- Direction -
Reproduce the records word for word, from their first line through the line containing "Dot at: (319, 285)", with both ends included.

Stored items:
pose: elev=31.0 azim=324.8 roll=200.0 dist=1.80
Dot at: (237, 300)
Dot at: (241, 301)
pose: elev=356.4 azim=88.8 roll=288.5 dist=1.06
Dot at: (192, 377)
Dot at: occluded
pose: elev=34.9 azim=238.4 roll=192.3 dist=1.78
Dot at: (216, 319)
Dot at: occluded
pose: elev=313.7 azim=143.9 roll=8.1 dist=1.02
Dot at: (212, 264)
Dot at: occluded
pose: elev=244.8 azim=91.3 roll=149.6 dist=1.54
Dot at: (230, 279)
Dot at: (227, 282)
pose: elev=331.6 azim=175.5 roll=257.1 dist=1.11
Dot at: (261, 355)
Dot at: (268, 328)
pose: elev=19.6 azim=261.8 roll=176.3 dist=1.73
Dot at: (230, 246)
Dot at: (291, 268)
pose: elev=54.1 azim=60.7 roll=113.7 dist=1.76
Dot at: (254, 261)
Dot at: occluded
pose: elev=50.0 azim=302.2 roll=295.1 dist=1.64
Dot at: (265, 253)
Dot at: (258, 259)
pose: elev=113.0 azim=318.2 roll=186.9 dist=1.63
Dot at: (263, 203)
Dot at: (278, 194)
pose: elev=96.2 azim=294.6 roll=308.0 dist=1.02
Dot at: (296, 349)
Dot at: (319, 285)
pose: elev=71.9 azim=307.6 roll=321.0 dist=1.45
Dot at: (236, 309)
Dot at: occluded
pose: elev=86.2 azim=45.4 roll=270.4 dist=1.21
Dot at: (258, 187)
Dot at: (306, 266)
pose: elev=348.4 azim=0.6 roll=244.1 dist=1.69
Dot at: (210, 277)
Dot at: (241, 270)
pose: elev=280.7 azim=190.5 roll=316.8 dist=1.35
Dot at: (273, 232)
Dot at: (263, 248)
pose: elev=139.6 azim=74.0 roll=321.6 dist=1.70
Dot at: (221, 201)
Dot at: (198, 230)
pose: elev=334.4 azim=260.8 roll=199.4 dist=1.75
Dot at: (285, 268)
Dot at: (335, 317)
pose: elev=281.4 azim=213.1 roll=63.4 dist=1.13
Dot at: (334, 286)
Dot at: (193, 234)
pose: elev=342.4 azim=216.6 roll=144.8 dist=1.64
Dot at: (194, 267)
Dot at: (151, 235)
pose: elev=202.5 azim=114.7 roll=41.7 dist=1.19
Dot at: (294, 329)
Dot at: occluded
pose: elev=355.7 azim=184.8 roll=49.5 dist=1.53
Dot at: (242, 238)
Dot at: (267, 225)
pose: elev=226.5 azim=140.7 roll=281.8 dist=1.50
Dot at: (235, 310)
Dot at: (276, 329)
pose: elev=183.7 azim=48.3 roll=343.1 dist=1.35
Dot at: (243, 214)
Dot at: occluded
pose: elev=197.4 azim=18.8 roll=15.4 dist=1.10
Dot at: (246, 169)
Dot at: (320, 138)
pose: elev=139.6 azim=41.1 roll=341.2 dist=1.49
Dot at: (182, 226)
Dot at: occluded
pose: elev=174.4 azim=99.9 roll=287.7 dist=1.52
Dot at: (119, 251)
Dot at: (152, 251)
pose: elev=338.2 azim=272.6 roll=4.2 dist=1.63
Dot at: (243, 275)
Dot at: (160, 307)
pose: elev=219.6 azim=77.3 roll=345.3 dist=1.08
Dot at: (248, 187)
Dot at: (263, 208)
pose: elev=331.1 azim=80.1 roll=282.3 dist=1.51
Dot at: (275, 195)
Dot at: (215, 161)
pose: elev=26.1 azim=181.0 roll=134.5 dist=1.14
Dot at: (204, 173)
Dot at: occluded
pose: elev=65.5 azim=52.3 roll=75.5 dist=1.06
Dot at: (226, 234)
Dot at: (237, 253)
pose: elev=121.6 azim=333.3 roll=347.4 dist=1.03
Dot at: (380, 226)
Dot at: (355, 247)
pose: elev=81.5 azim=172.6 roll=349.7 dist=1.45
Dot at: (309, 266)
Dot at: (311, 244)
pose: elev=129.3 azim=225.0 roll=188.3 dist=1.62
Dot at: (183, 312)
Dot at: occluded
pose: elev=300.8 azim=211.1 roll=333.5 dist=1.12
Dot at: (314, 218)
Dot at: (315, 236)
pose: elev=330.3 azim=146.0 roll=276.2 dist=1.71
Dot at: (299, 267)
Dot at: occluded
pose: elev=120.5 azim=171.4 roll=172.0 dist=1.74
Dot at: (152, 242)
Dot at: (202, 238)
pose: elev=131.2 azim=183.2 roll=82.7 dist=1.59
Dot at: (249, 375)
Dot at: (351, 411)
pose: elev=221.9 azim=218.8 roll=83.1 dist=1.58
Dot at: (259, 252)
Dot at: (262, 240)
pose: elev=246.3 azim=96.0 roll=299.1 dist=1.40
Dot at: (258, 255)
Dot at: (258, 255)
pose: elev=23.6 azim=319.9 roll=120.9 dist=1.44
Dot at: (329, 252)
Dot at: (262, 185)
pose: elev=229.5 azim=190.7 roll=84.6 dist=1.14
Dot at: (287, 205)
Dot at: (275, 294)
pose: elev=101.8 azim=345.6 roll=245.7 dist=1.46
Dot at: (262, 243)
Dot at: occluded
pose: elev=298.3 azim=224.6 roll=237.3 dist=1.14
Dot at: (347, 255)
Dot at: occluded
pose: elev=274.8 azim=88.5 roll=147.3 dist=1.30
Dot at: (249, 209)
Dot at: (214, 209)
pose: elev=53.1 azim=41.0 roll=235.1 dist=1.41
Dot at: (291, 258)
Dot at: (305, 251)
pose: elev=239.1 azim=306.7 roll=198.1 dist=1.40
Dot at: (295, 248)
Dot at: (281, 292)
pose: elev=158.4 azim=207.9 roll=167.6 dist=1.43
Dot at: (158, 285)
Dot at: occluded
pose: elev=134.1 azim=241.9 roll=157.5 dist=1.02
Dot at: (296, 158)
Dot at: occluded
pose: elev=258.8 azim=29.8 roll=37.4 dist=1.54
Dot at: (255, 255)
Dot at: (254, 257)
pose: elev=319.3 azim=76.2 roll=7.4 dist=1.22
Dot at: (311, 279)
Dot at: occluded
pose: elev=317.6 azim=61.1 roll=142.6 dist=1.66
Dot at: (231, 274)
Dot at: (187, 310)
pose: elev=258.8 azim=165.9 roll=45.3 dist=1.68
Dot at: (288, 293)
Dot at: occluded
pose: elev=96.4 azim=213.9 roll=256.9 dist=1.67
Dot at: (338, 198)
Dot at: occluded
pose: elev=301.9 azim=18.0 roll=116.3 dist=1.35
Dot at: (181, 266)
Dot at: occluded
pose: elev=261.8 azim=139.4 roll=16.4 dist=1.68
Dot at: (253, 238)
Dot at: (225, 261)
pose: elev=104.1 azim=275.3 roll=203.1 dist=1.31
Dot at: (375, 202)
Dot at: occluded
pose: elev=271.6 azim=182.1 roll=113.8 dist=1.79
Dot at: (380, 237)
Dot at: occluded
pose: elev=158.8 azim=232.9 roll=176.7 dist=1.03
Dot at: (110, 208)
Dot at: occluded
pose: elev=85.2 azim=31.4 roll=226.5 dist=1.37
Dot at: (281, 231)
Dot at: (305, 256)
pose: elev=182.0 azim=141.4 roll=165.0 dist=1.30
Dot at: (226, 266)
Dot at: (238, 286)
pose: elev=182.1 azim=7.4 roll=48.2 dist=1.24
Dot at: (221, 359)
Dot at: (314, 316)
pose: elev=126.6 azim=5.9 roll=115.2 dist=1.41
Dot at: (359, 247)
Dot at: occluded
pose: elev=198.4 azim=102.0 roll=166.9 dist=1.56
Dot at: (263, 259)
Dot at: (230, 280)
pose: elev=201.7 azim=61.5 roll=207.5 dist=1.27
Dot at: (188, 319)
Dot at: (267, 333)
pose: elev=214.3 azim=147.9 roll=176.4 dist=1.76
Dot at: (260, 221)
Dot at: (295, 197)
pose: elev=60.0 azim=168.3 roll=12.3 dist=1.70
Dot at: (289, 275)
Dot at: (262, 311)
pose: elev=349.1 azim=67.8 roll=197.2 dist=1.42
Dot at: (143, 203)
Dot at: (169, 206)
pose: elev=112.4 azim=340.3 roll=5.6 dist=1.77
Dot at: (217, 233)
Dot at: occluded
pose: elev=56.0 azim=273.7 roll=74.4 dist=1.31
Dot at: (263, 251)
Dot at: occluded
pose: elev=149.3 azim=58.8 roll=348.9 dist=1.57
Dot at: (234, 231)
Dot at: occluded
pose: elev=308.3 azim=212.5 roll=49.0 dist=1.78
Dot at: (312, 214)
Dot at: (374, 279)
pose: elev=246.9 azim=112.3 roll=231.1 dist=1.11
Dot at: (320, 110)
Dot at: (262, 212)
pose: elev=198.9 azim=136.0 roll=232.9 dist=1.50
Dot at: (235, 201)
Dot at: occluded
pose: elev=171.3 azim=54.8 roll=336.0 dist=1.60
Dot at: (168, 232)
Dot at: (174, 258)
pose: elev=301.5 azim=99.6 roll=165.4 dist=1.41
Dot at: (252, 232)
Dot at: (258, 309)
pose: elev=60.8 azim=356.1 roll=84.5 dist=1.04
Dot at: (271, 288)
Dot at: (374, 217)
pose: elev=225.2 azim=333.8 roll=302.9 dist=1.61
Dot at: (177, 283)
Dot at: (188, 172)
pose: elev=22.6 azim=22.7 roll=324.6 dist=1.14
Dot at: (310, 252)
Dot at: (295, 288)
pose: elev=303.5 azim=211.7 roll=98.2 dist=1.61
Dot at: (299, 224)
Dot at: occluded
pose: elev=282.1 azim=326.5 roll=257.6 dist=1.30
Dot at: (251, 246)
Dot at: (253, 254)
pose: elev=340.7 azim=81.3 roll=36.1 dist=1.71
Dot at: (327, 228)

- Solution to this problem -
pose: elev=31.0 azim=324.8 roll=200.0 dist=1.80
Dot at: (237, 300)
Dot at: (241, 301)
pose: elev=356.4 azim=88.8 roll=288.5 dist=1.06
Dot at: (192, 377)
Dot at: occluded
pose: elev=34.9 azim=238.4 roll=192.3 dist=1.78
Dot at: (216, 319)
Dot at: occluded
pose: elev=313.7 azim=143.9 roll=8.1 dist=1.02
Dot at: (212, 264)
Dot at: occluded
pose: elev=244.8 azim=91.3 roll=149.6 dist=1.54
Dot at: (230, 279)
Dot at: (227, 282)
pose: elev=331.6 azim=175.5 roll=257.1 dist=1.11
Dot at: (261, 355)
Dot at: (268, 328)
pose: elev=19.6 azim=261.8 roll=176.3 dist=1.73
Dot at: (230, 246)
Dot at: (291, 268)
pose: elev=54.1 azim=60.7 roll=113.7 dist=1.76
Dot at: (254, 261)
Dot at: occluded
pose: elev=50.0 azim=302.2 roll=295.1 dist=1.64
Dot at: (265, 253)
Dot at: (258, 259)
pose: elev=113.0 azim=318.2 roll=186.9 dist=1.63
Dot at: (263, 203)
Dot at: (278, 194)
pose: elev=96.2 azim=294.6 roll=308.0 dist=1.02
Dot at: (296, 349)
Dot at: (319, 285)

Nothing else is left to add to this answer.